I have had this conversation three times in the last twenty four hours… All three times it was initiated by someone else, so I know I am far from alone here.

This evening, I received a text from one of my best girlfriends, frustrated and angry because her sweet little girl was given wheat pretzels at school even though her gluten allergy is clearly listed on the wall. That 5 year old girl is spending tonight (and the next WEEK, at least!) in pain, with her eye swollen and itchy, her tummy hurting, and her behavior beyond her control. If this had been a life threatening peanut allergy, she would be in the ER or worse. The person at fault would, at the very least, be left feeling tremendously guilty. But in this case, my guess is, it will be brushed off unless my friend completely loses her cool and threatens to pull her child from the school or take legal action if a better plan isn’t put into place. That’s an awful position to be in as a parent.

I try to make things easy and minimize the risks for my kids.

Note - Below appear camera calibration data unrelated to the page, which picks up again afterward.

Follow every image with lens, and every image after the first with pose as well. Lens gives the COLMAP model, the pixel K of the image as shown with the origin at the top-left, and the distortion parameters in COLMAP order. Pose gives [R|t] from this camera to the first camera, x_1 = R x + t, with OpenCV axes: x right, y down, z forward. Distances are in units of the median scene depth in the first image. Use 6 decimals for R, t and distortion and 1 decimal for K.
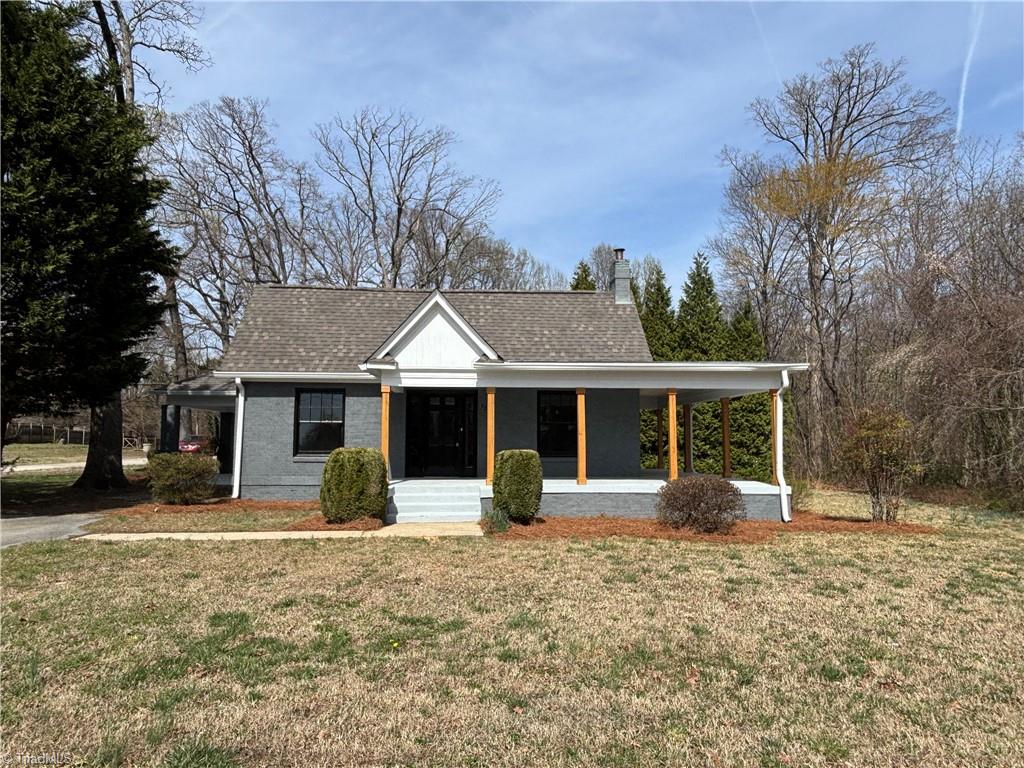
lens RADIAL K [[643.5, 0, 512.0], [0, 643.5, 384.0], [0, 0, 1]] dist [-0.008280, -0.002682]
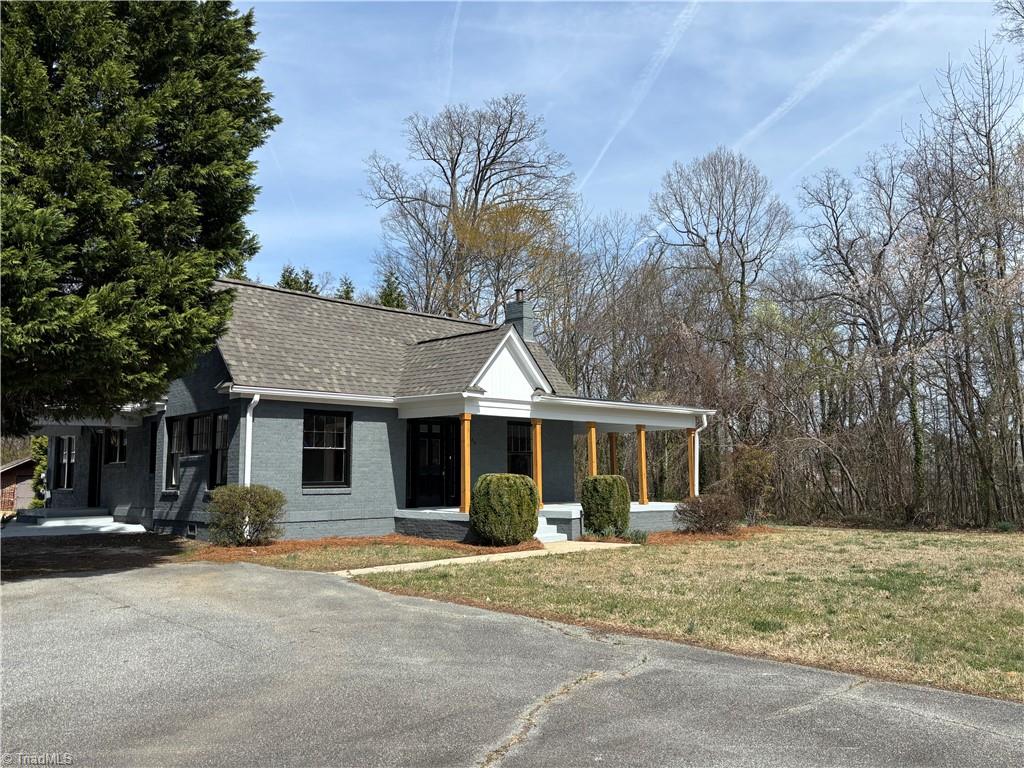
lens RADIAL K [[812.2, 0, 512.0], [0, 812.2, 384.0], [0, 0, 1]] dist [0.000500, -0.000467]
pose [[0.762182, 0.065299, 0.644061, -0.843003], [-0.046767, 0.997854, -0.045825, 0.010188], [-0.645671, 0.004806, 0.763601, -0.016353]]
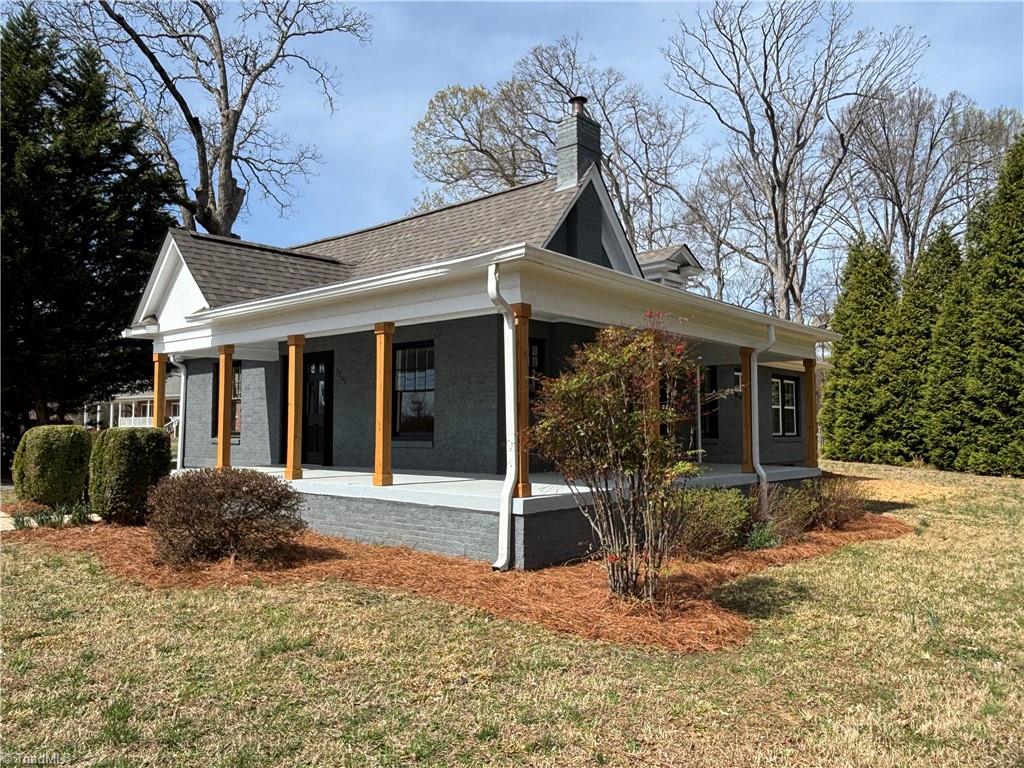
lens RADIAL K [[752.8, 0, 512.0], [0, 752.8, 384.0], [0, 0, 1]] dist [0.024792, -0.042489]
pose [[0.716869, -0.043043, -0.695878, 0.730387], [0.064282, 0.997922, 0.004496, 0.059851], [0.694238, -0.047955, 0.718146, 0.528959]]
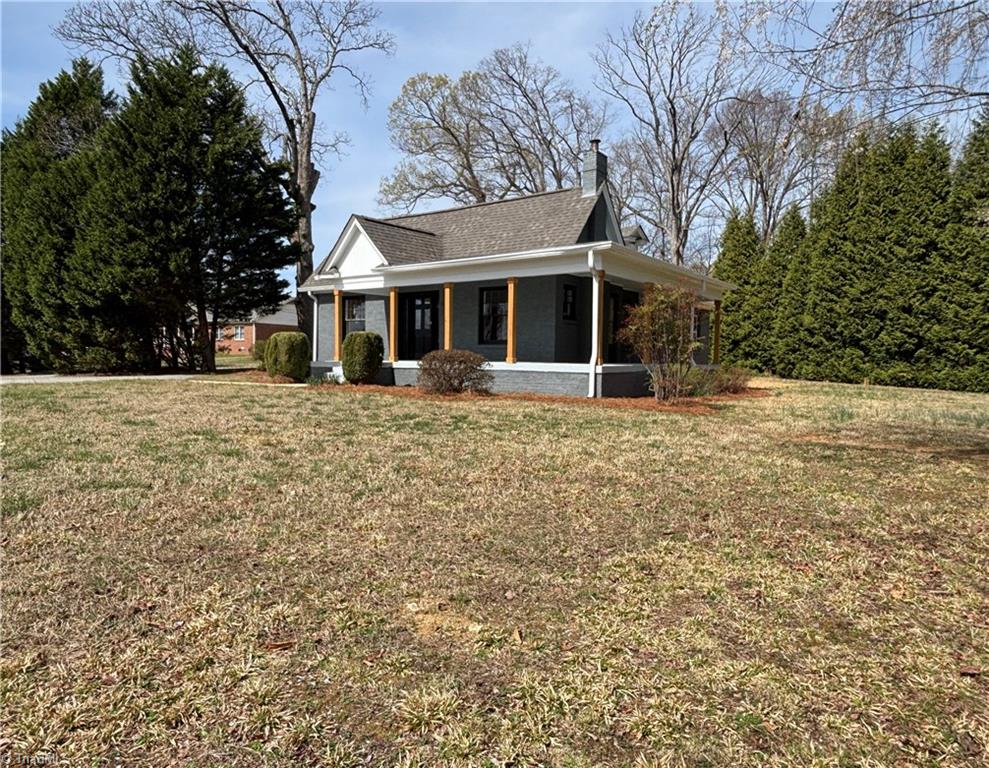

My two youngest kids attend a school I love and trust, where they have implemented a rule to benefit my kids and others with allergies- every child must wash their hands when they get to school and after they eat snack and lunch. AND STILL, I do not allow my kids to eat anything that isn’t sent in from our home. Unless I read the ingredients and know how and where it was prepared, it does not pass their lips. You can think I’m crazy/paranoid/over-protective. You can say that my kids need to learn to take responsibility. My reply is this: when people start taking things seriously, I might feel like I can relax a little. The reason I can act calm and in control of this crap is because I AM in control of it, as much as humanly possible, because I have to be. My 8 1/2 year old weighs only 40 pounds- not for lack of eating tons of calories and fat! If he eats something he is allergic to, he will be sick for weeks. If he looses any weight, he could land in the hospital. My 4 year old gets rashes from touching even traces of allergens. Rashes so bad it looks like the skin has been burned off her arms and she needs to have her arms wrapped in gauze before school most days to avoid infection. This is beyond the GI issues and other symptoms.

So, when I smile and say the allergies aren’t a big deal…maybe I’m lying a little. They are a huge deal. They affect the health and lives of my children and require hours of time, effort and energy every day. And, though I am beyond thankful that none of the allergies currently carry the risk of anaphylaxis, I wish people could understand the complicated risks to my kids and so many others.

-M

Gauze, the newest accessory in dance attire.

Gauze, the newest accessory in dance attire.